If that's what's going on, it would also explain why all three of these independent systems are so obsequious to outsiders and interested in our ships. And here comes the HSWS bombing the fuck out of Menorb's surface-to-orbit defences and making them even more vulnerable. Whoopsie! (Possibly).
In that particular scenario we might actually be better off, Menorb relationswise, going in to get our crews back guns blazing so there's no implication of collusion. But it's still building castles on air.
In terms of what to do next:
- It's entirely possible I'm wrong about Menorb's reason for behaving like this. We may as well ask first; we can always start shooting again if they don't let our people go.
- Perhaps we should try raiding that prison colony and see if the people there know anything interesting? Did we ever ask around to find out who it belongs to? If it belongs to the Northern Aggressors I think that anyone they want locked up should probably be free.
- We should be building with a lean to CFA-Ds since firing torpedoes at a thrust 9 skirmisher seems fairly pointless.
- Related, how small and affordable can a practical automated LMDC gun platform be? Preferably something harder to just zap from range than a minimum viable product. Not sure how effective the torpedo mines will be but a gun platform would be much easier to spot and target than a CAPTOR mine.
- Related? I think there's a need for a combat-rated minelayer that can keep up with combat ships and not become collateral damage, to lay forward defences in just-seized territory. Possibly by putting minelayer equipment on a combat supply ship that can resupply ships without either making them jump out or endangering an FSS? Not sure if that's needed, but I think the mines would help with the bite-and-hold.
- Unrelated: can we make drone fighters now? Would they be any good? Certainly more expendable.
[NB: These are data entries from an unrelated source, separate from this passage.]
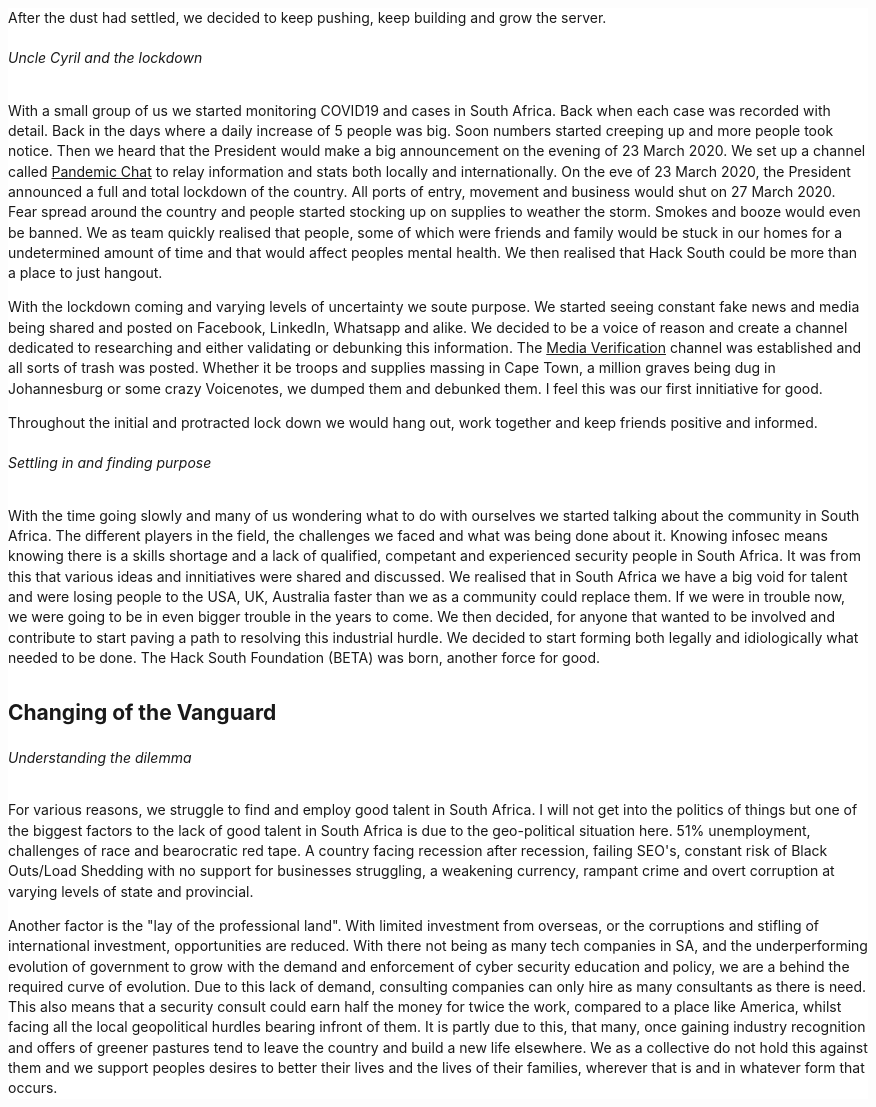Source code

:   
After the dust had settled, we decided to keep pushing, keep building and grow the server.  

###### Uncle Cyril and the lockdown  

With a small group of us we started monitoring COVID19 and cases in South Africa. Back when each case was recorded with detail. Back in the days where a daily increase of 5 people was big. Soon numbers started creeping up and more people took notice. Then we heard that the President would make a big announcement on the evening of 23 March 2020. We set up a channel called [Pandemic Chat](https://discord.com/channels/687602309395382282/687620236824150134) to relay information and stats both locally and internationally. On the eve of 23 March 2020, the President announced a full and total lockdown of the country. All ports of entry, movement and business would shut on 27 March 2020. Fear spread around the country and people started stocking up on supplies to weather the storm. Smokes and booze would even be banned. We as team quickly realised that people, some of which were friends and family would be stuck in our homes for a undetermined amount of time and that would affect peoples mental health. We then realised that Hack South could be more than a place to just hangout.  

With the lockdown coming and varying levels of uncertainty we soute purpose. We started seeing constant fake news and media being shared and posted on Facebook, LinkedIn, Whatsapp and alike. We decided to be a voice of reason and create a channel dedicated to researching and either validating or debunking this information. The [Media Verification](https://discord.com/channels/687602309395382282/691737511722090539) channel was established and all sorts of trash was posted. Whether it be troops and supplies massing in Cape Town, a million graves being dug in Johannesburg or some crazy Voicenotes, we dumped them and debunked them. I feel this was our first innitiative for good.  

Throughout the initial and protracted lock down we would hang out, work together and keep friends positive and informed.  

###### Settling in and finding purpose  

With the time going slowly and many of us wondering what to do with ourselves we started talking about the community in South Africa. The different players in the field, the challenges we faced and what was being done about it. Knowing infosec means knowing there is a skills shortage and a lack of qualified, competant and experienced security people in South Africa. It was from this that various ideas and innitiatives were shared and discussed. We realised that in South Africa we have a big void for talent and were losing people to the USA, UK, Australia faster than we as a community could replace them. If we were in trouble now, we were going to be in even bigger trouble in the years to come. We then decided, for anyone that wanted to be involved and contribute to start paving a path to resolving this industrial hurdle.  We decided to start forming both legally and idiologically what needed to be done. The Hack South Foundation (BETA) was born, another force for good.

## Changing of the Vanguard  

###### Understanding the dilemma  

For various reasons, we struggle to find and employ good talent in South Africa. I will not get into the politics of things but one of the biggest factors to the lack of good talent in South Africa is due to the geo-political situation here. 51% unemployment, challenges of race and bearocratic red tape. A country facing recession after recession, failing SEO's, constant risk of Black Outs/Load Shedding with no support for businesses struggling, a weakening currency, rampant crime and overt corruption at varying levels of state and provincial.  

Another factor is the "lay of the professional land". With limited investment from overseas, or the corruptions and stifling of international investment, opportunities are reduced. With there not being as many tech companies in SA, and the underperforming evolution of government to grow with the demand and enforcement of cyber security education and policy, we are a behind the required curve of evolution. Due to this lack of demand, consulting companies can only hire as many consultants as there is need. This also means that a security consult could earn half the money for twice the work, compared to a place like America, whilst facing all the local geopolitical hurdles bearing infront of them. It is partly due to this, that many, once gaining industry recognition and offers of greener pastures tend to leave the country and build a new life elsewhere. We as a collective do not hold this against them and we support peoples desires to better their lives and the lives of their families, wherever that is and in whatever form that occurs.  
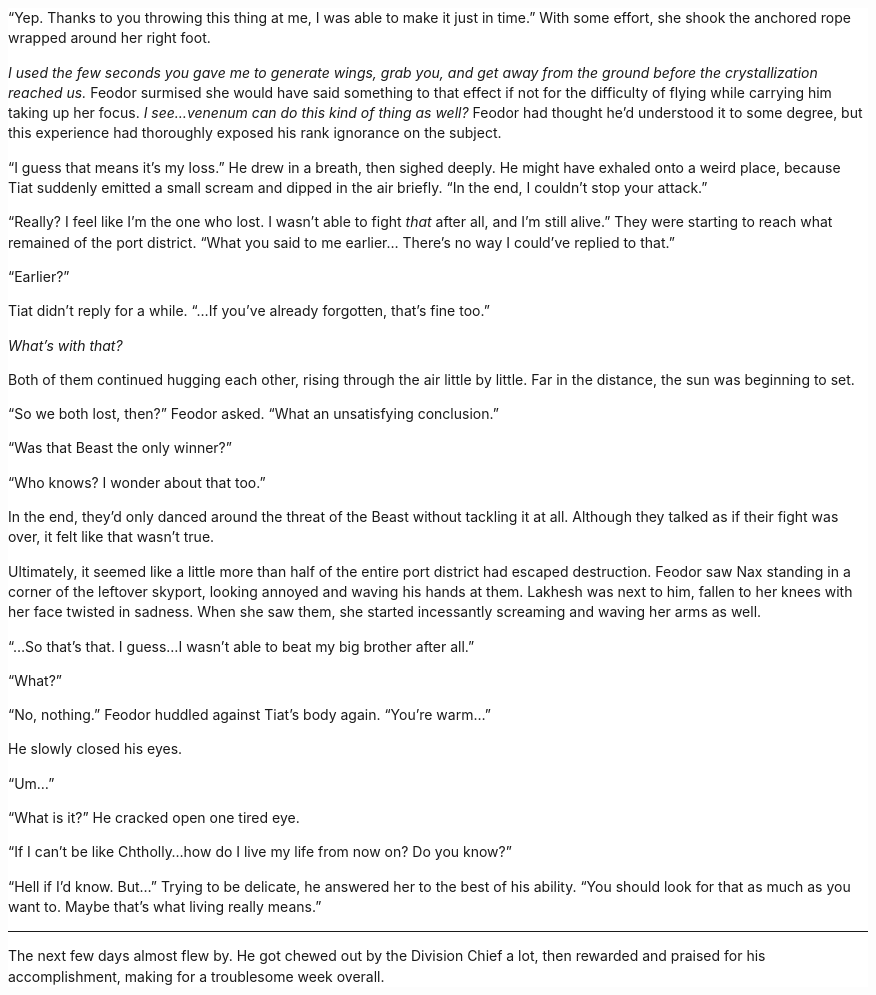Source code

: “Yep. Thanks to you throwing this thing at me, I was able to make it just in time.” With some effort, she shook the anchored rope wrapped around her right foot.

<em>I used the few seconds you gave me to generate wings, grab you, and get away from the ground before the crystallization reached us.</em> Feodor surmised she would have said something to that effect if not for the difficulty of flying while carrying him taking up her focus. <em>I see…venenum can do this kind of thing as well?</em> Feodor had thought he’d understood it to some degree, but this experience had thoroughly exposed his rank ignorance on the subject.

“I guess that means it’s my loss.” He drew in a breath, then sighed deeply. He might have exhaled onto a weird place, because Tiat suddenly emitted a small scream and dipped in the air briefly. “In the end, I couldn’t stop your attack.”

“Really? I feel like I’m the one who lost. I wasn’t able to fight <em>that</em> after all, and I’m still alive.” They were starting to reach what remained of the port district. “What you said to me earlier… There’s no way I could’ve replied to that.”

“Earlier?”

Tiat didn’t reply for a while. “…If you’ve already forgotten, that’s fine too.”

<em>What’s with that?</em>

Both of them continued hugging each other, rising through the air little by little. Far in the distance, the sun was beginning to set.

“So we both lost, then?” Feodor asked. “What an unsatisfying conclusion.”

“Was that Beast the only winner?”

“Who knows? I wonder about that too.”

In the end, they’d only danced around the threat of the Beast without tackling it at all. Although they talked as if their fight was over, it felt like that wasn’t true.

Ultimately, it seemed like a little more than half of the entire port district had escaped destruction. Feodor saw Nax standing in a corner of the leftover skyport, looking annoyed and waving his hands at them. Lakhesh was next to him, fallen to her knees with her face twisted in sadness. When she saw them, she started incessantly screaming and waving her arms as well.

“…So that’s that. I guess…I wasn’t able to beat my big brother after all.”

“What?”

“No, nothing.” Feodor huddled against Tiat’s body again. “You’re warm…”

He slowly closed his eyes.

“Um…”

“What is it?” He cracked open one tired eye.

“If I can’t be like Chtholly…how do I live my life from now on? Do you know?”

“Hell if I’d know. But…” Trying to be delicate, he answered her to the best of his ability. “You should look for that as much as you want to. Maybe that’s what living really means.”

* * *

The next few days almost flew by. He got chewed out by the Division Chief a lot, then rewarded and praised for his accomplishment, making for a troublesome week overall.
- An excellent idea: can we make an automated seed factory? Say, one that we can park in a system and it'll build minefields and fighter drones and automated defence stations to guard the system? This seems like a wonderful idea. Of course, it wouldn't be very smart, so perhaps we could name it something like Berserker so people know to keep clear. Perhaps we could even park it on an enemy's system to make a self-sustaining blockade that makes sure they never go back to space and make trouble again. I don't think this is in the Articles yet so we can probably get away with it at least once.